I’m excited about the opportunity to contribute to this project, and I’ve been exploring different approaches and research directions to better understand how multimodal systems can effectively predict and evaluate task-driven visual attention. Also, I’ve been exploring some existing visual search datasets and evaluation metrics commonly used in saliency research. This has given me a broader perspective on how saliency models can be evaluated. I look forward to learning from you and understanding how I can meaningfully support the ongoing work. Along the way, I’ve been documenting the research and my learnings to better structure my understanding and keep track of useful insights.
I would be happy to contribute to the project and complete whatever starting tasks will allow me to become more familiar with it — please do let me know if there are some relevant tasks for me.
I am also attaching my resume here for your reference.
Best regards,
Ishaan Chandak
Hello @suresh.krishna , Katarzyna jurewicz and Buxin Liao,
I hope you’re doing well. My name is Aniruddha Roy, and I’m a machine learning enthusiast eager to learn more about this project.

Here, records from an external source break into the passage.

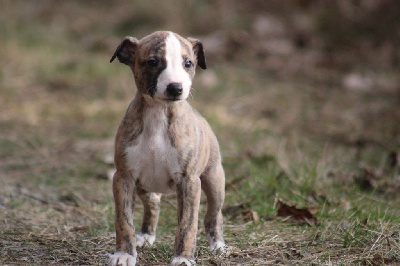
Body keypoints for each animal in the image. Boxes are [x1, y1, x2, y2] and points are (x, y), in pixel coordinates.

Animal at [109, 31, 225, 266]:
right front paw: (125, 254)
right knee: (153, 204)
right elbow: (123, 221)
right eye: (153, 62)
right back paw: (146, 235)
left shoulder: (189, 181)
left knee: (213, 214)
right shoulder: (124, 177)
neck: (159, 113)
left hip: (214, 179)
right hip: (144, 185)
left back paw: (217, 244)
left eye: (188, 63)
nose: (176, 88)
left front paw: (183, 257)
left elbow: (188, 225)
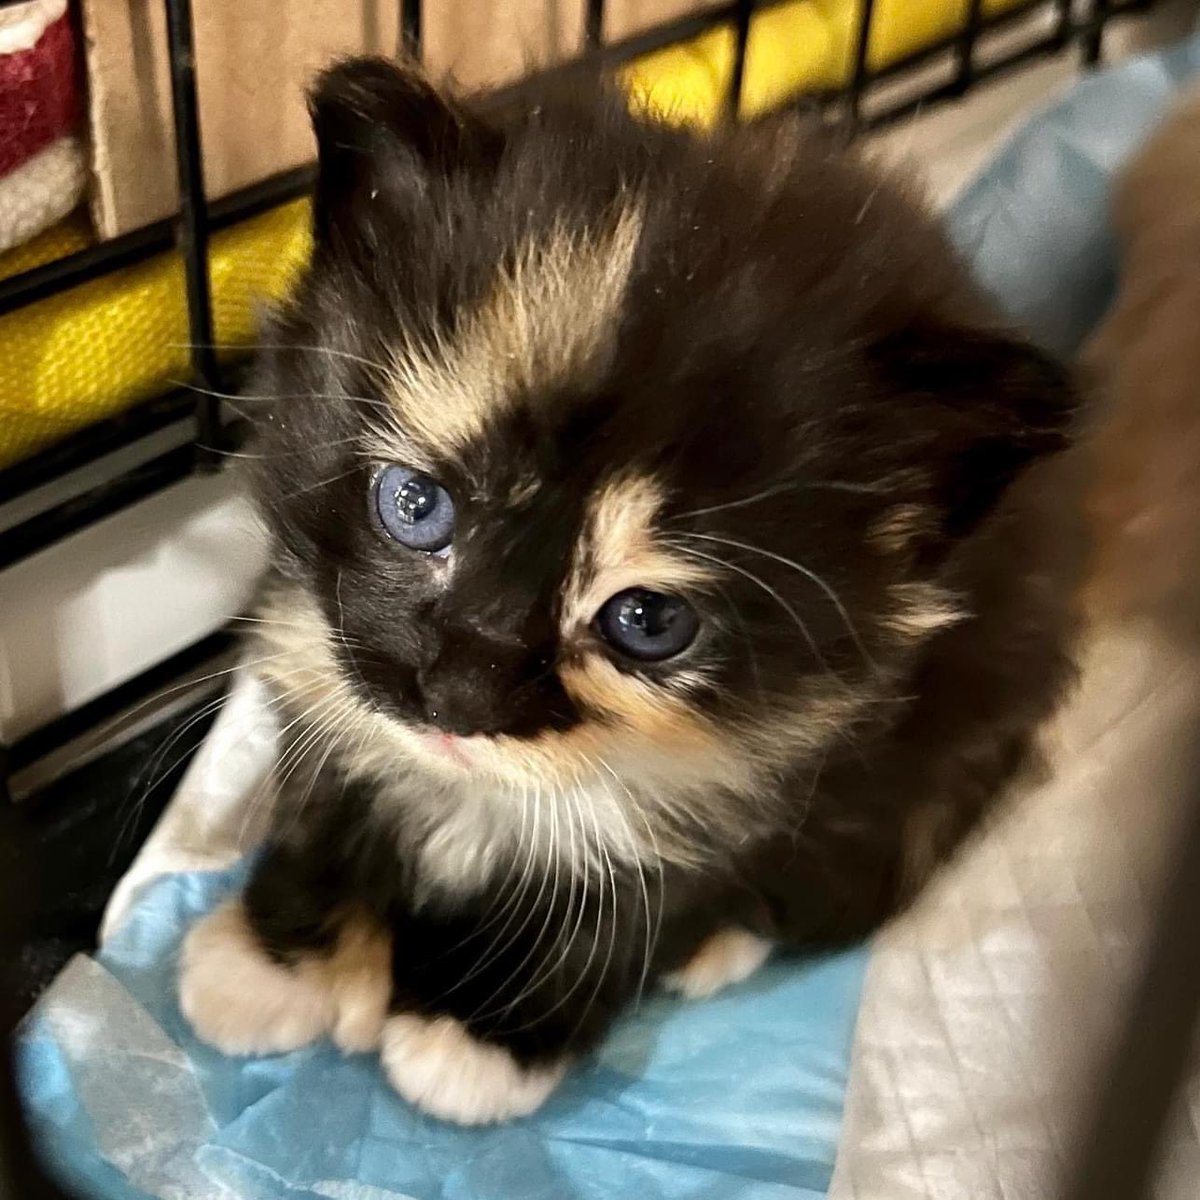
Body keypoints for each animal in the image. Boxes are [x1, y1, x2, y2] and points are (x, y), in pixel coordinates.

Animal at [175, 56, 1080, 1123]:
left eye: (648, 620)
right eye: (416, 505)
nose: (457, 699)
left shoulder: (756, 780)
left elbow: (632, 907)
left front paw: (483, 1036)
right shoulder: (314, 644)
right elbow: (322, 797)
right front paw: (273, 965)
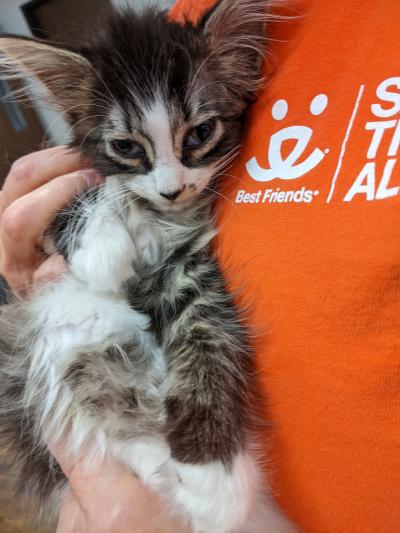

However, I’m unsure how to get started or contribute effectively, and I would greatly appreciate your guidance.
With hands-on experience in Python, PyTorch, and computer vision, I have worked on projects involving CNNs, U-Net architectures, and vision-language models. Additionally, I have explored LangChain, LangGraph, Hugging Face, and OCR engines like Tesseract and EasyOCR. While I haven’t extensively worked with Slurm, I am keen to learn and adapt quickly while contributing in the project.
Any advice or resources to help me better understand and engage with the project would be highly valuable. Looking forward to your insights!
Thank You,
Aniruddha Roy
Hello everybody, thank you for your interest.
We will have more information on the Github page by Monday next week. We will list more specific goals, example codebases that can be brought together, evaluation tasks, etc. We will also indicate the rough direction for the project, to provide some guidance on the range of ideas you can yourself also propose to do.
Your proposal should then indicate in detail what you will do, how you will do it, why you are the right person to do it (given your background, skillset etc) and that you will be able to do it (feasibility).
Good luck, and thanks for the patience !